If you're experiencing a rapidly expanding waist line, you may be tempted to think about surgical options for a quick fix. However, the healthier way to approach the problem is to address the issues contributing to your weight gain. Taking hold of your health now can prevent the risk of weight loss surgeries as well as the cost associated with the procedures.
Step 1
Keep your calorie intake under control by creating a daily calorie goal. To lose excess fat, your body needs to create a calorie deficit. Depending on your weight loss goals, as well as your physiological features (such as your current weight and height), your calorie needs will vary. Multiple calculators are available online that can help you develop a daily calorie goal to aim for when eating meals during the day. The link to a reliable calorie goal calculator has been provided in the additional resources section of this article.
Step 2
Reduce the amount of sugar you consume during the day. One of the biggest contributors to your calorie intake is unnecessary sugar intake. Whether this is through unhealthy junk or snack foods, or drinking sugar laden soft drinks and juices, cutting these products out of your diet can go a long ways to help loose the excess pounds around your waist line. Replace these sugar-laden products with healthier options such as vegetables and plain water.
Step 3
Incorporate 150 minutes of exercise into your routine every week. Although jogging, running and other high intensity exercises burn greater amounts of calorie in less time, less intense activities such as going for a walk or playing sports with friends and family work just as well at burning the calories needed to lose excess body weight.
Step 4
Incorporate strength training in your weekly schedule to build muscle. Although working muscles around the tummy area will not guarantee faster weight loss in that specific area, strength training overall can increase muscle mass, which in turn can increase your metabolism. Strength training also burns calories, which contributes to developing a calorie deficit.

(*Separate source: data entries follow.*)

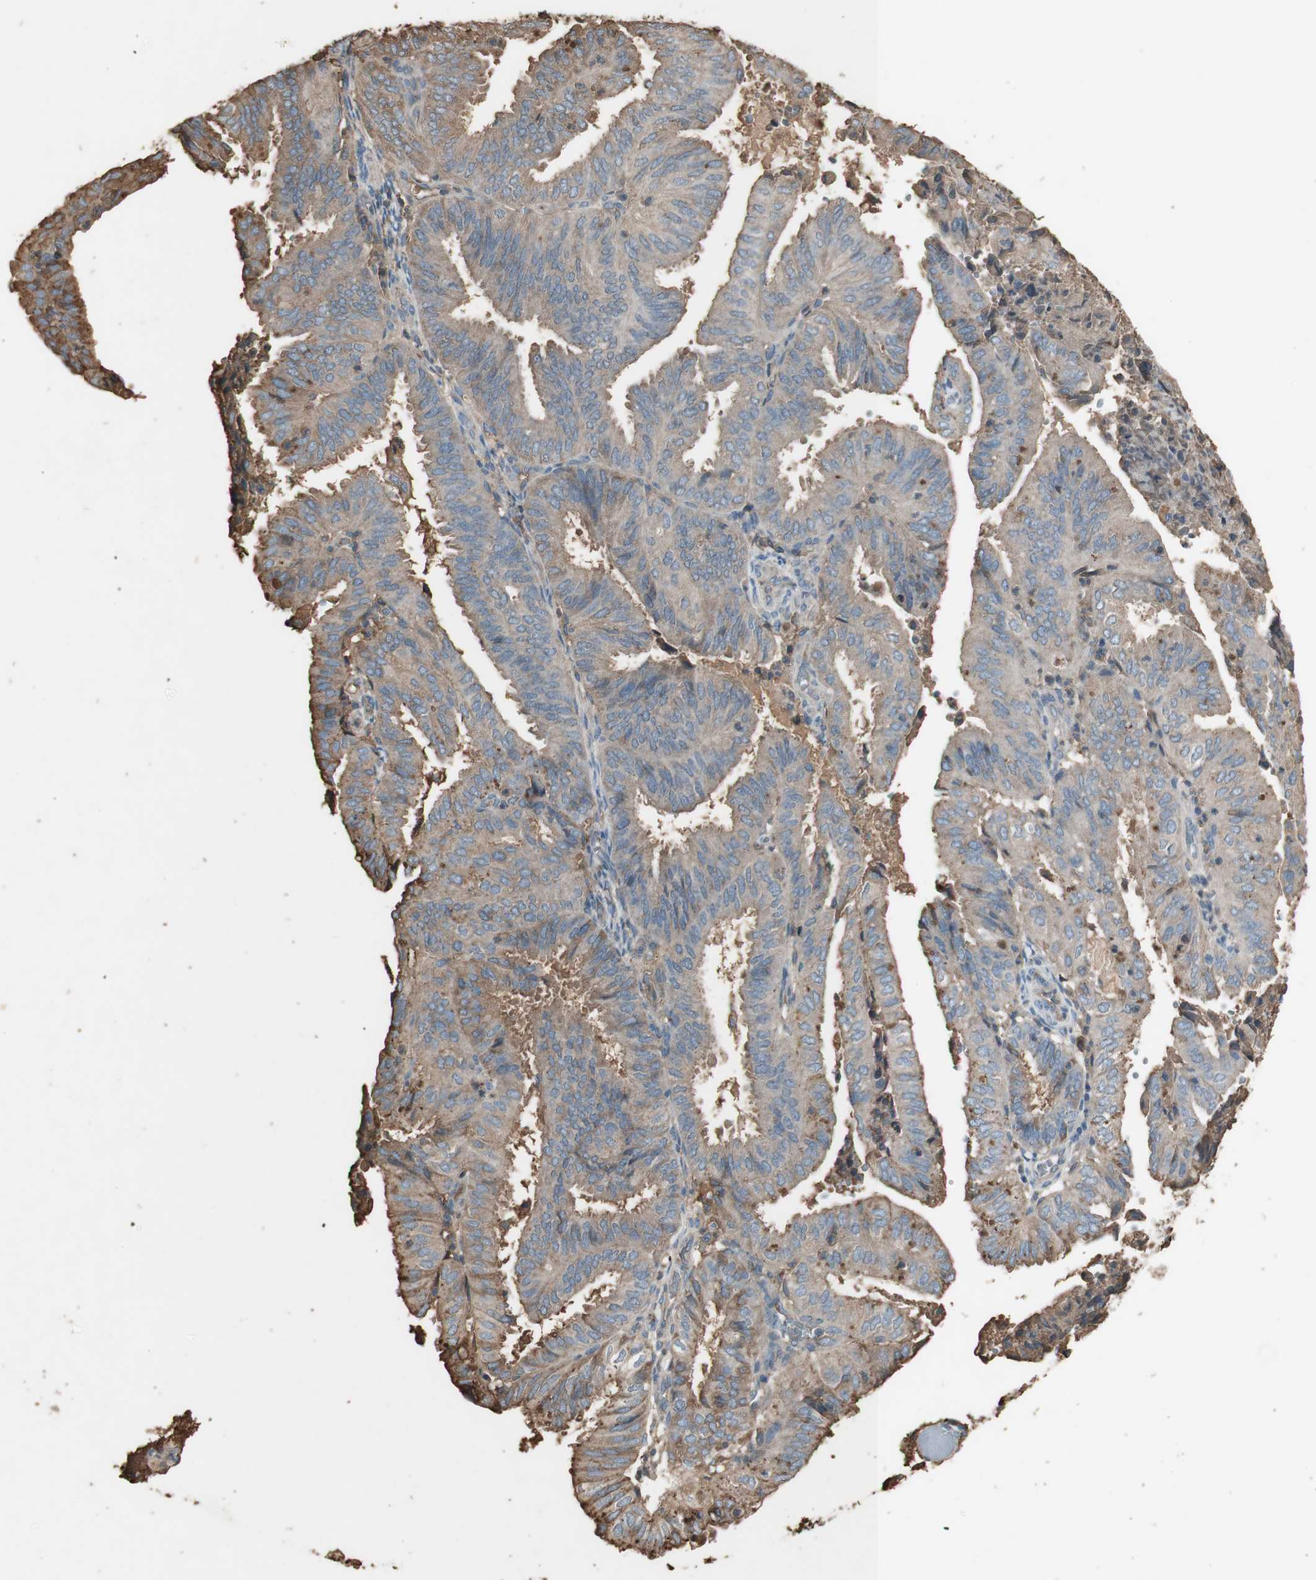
{"staining": {"intensity": "weak", "quantity": ">75%", "location": "cytoplasmic/membranous"}, "tissue": "endometrial cancer", "cell_type": "Tumor cells", "image_type": "cancer", "snomed": [{"axis": "morphology", "description": "Adenocarcinoma, NOS"}, {"axis": "topography", "description": "Uterus"}], "caption": "Immunohistochemical staining of endometrial cancer (adenocarcinoma) shows low levels of weak cytoplasmic/membranous staining in approximately >75% of tumor cells. (Stains: DAB in brown, nuclei in blue, Microscopy: brightfield microscopy at high magnification).", "gene": "MMP14", "patient": {"sex": "female", "age": 60}}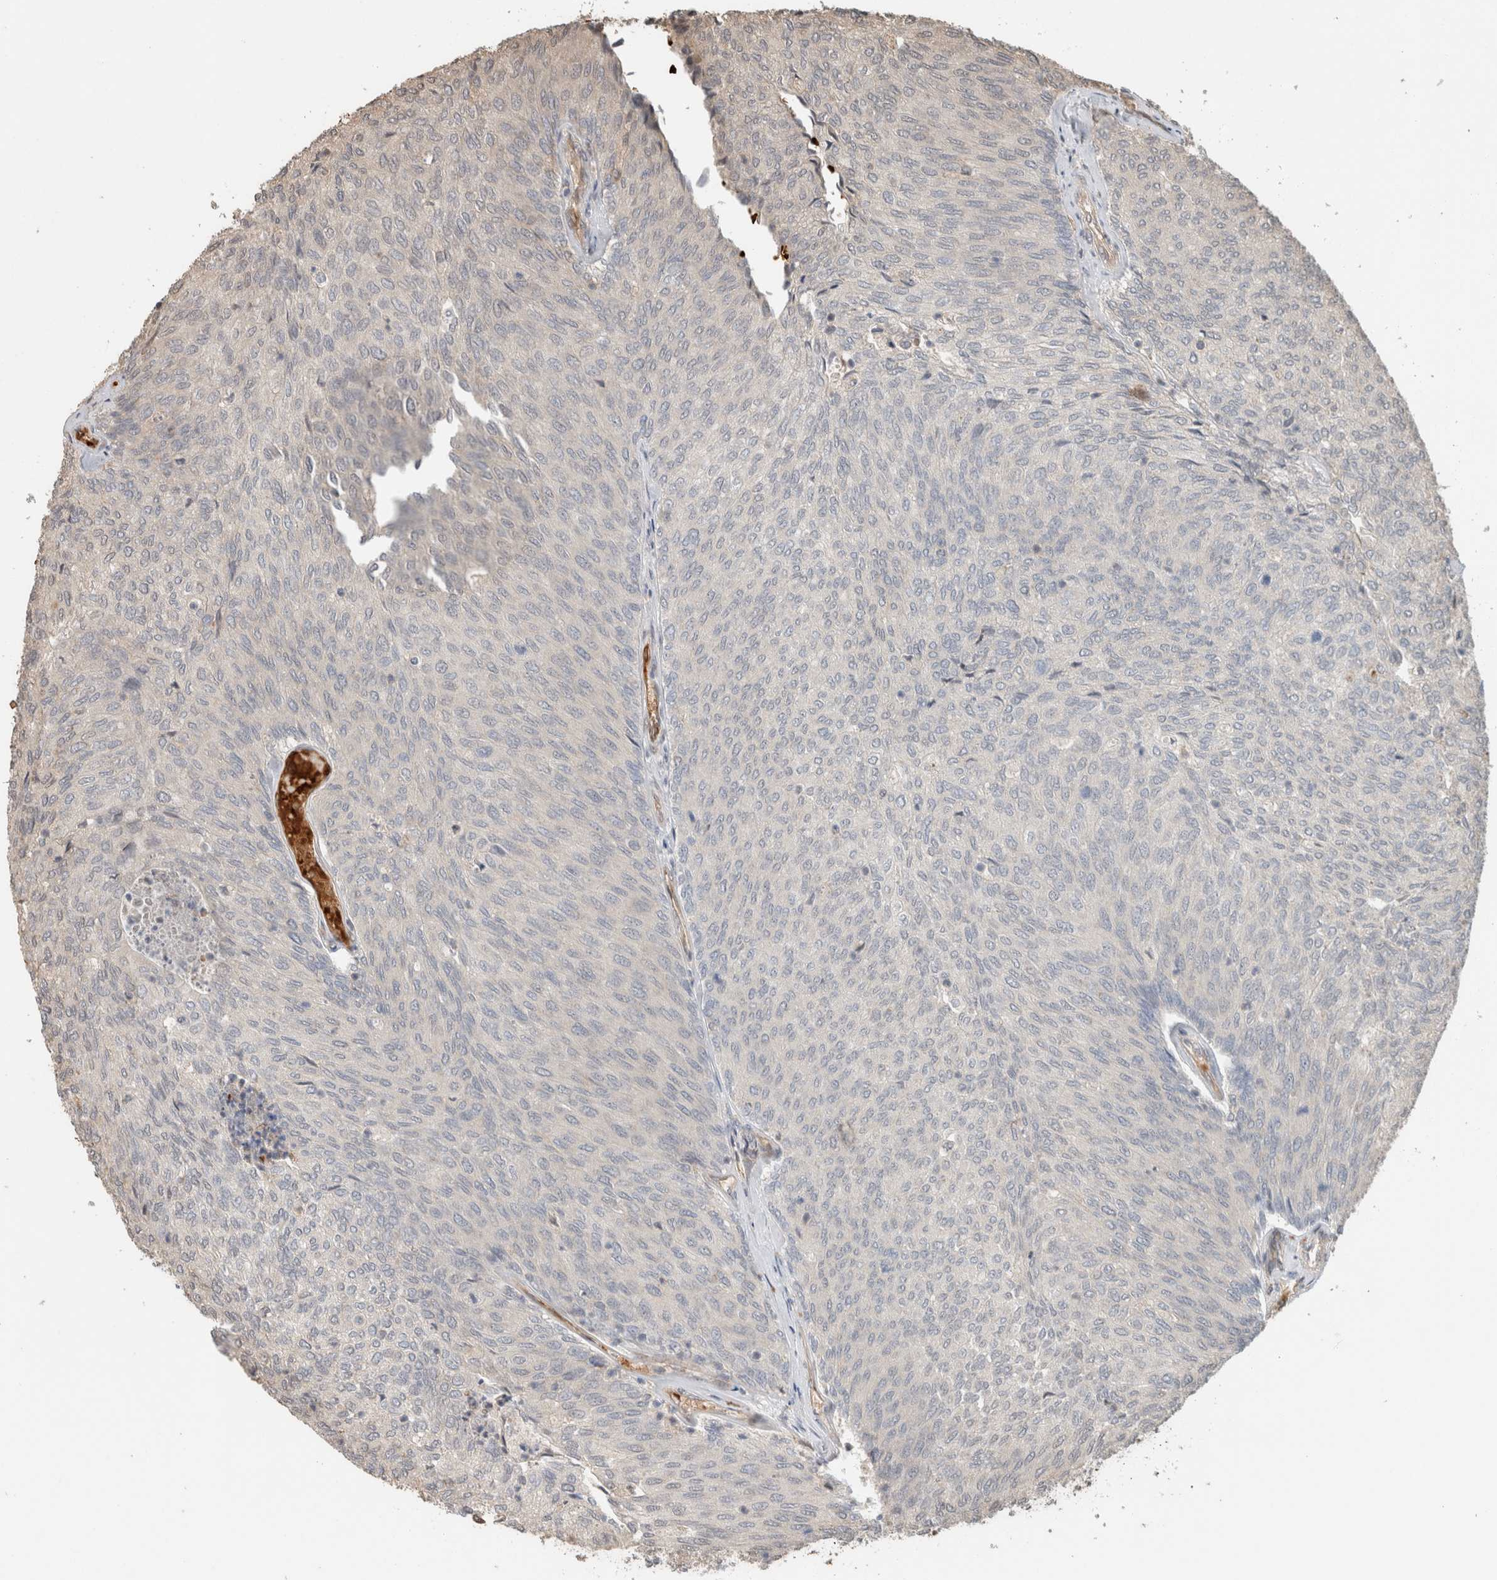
{"staining": {"intensity": "negative", "quantity": "none", "location": "none"}, "tissue": "urothelial cancer", "cell_type": "Tumor cells", "image_type": "cancer", "snomed": [{"axis": "morphology", "description": "Urothelial carcinoma, Low grade"}, {"axis": "topography", "description": "Urinary bladder"}], "caption": "Low-grade urothelial carcinoma was stained to show a protein in brown. There is no significant positivity in tumor cells.", "gene": "OTUD6B", "patient": {"sex": "female", "age": 79}}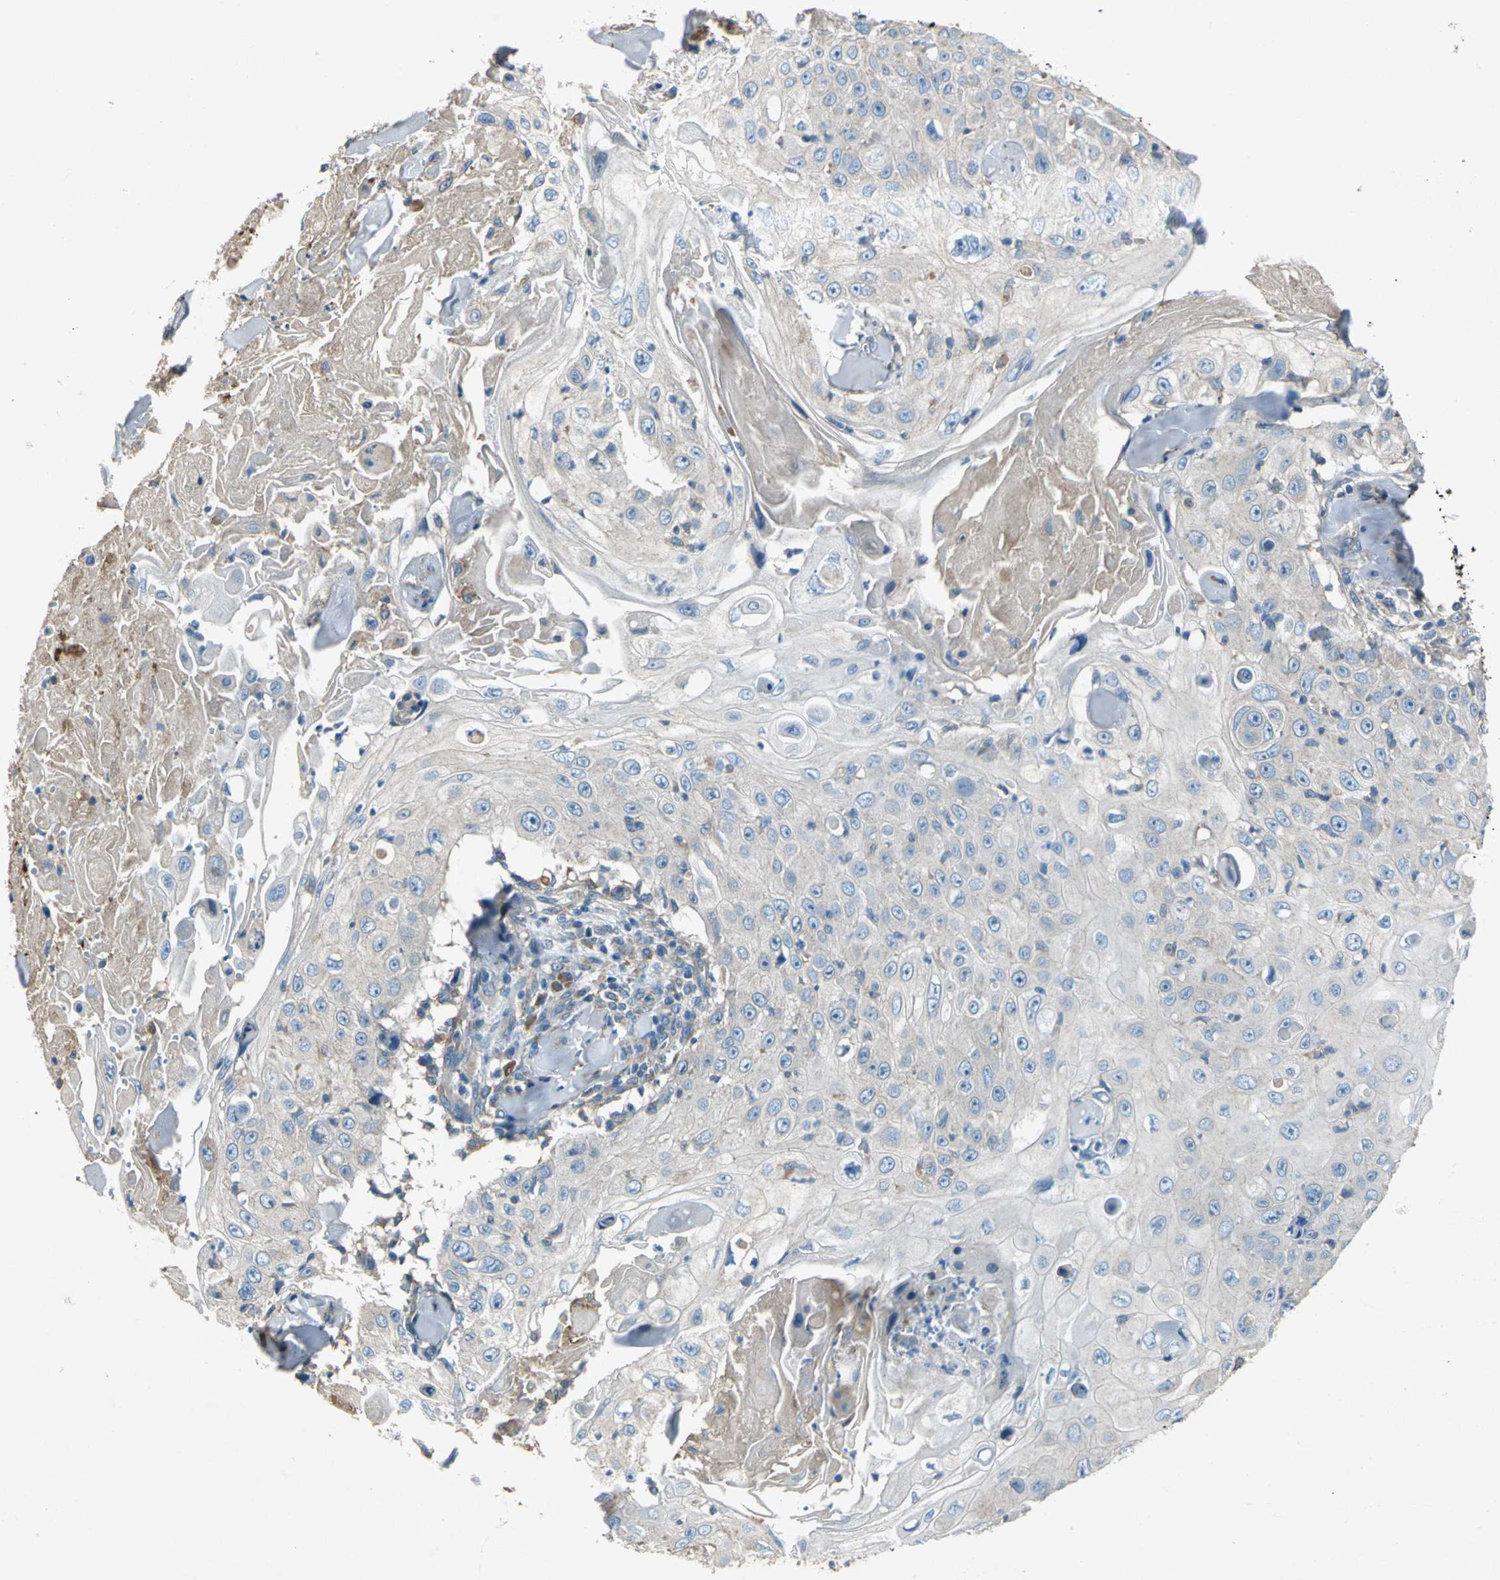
{"staining": {"intensity": "weak", "quantity": "25%-75%", "location": "cytoplasmic/membranous"}, "tissue": "skin cancer", "cell_type": "Tumor cells", "image_type": "cancer", "snomed": [{"axis": "morphology", "description": "Squamous cell carcinoma, NOS"}, {"axis": "topography", "description": "Skin"}], "caption": "A low amount of weak cytoplasmic/membranous positivity is identified in about 25%-75% of tumor cells in squamous cell carcinoma (skin) tissue.", "gene": "HEPH", "patient": {"sex": "male", "age": 86}}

The CDC activity guidelines suggest including strength training in your exercise routine at least two days each week.
Step 5
Change behaviors and situations in your life that create stress. According to the Mayo Clinic, stress can negatively impact your weight loss goals. Being overwhelmed with stress can affect your eating habits, including eating to fulfill an emotional need, and turning to high calorie foods for comfort. There are many ways to help keep your stress under control such as yoga classes, deep breathing exercises and even getting counseling to deal with stressful issues in your life.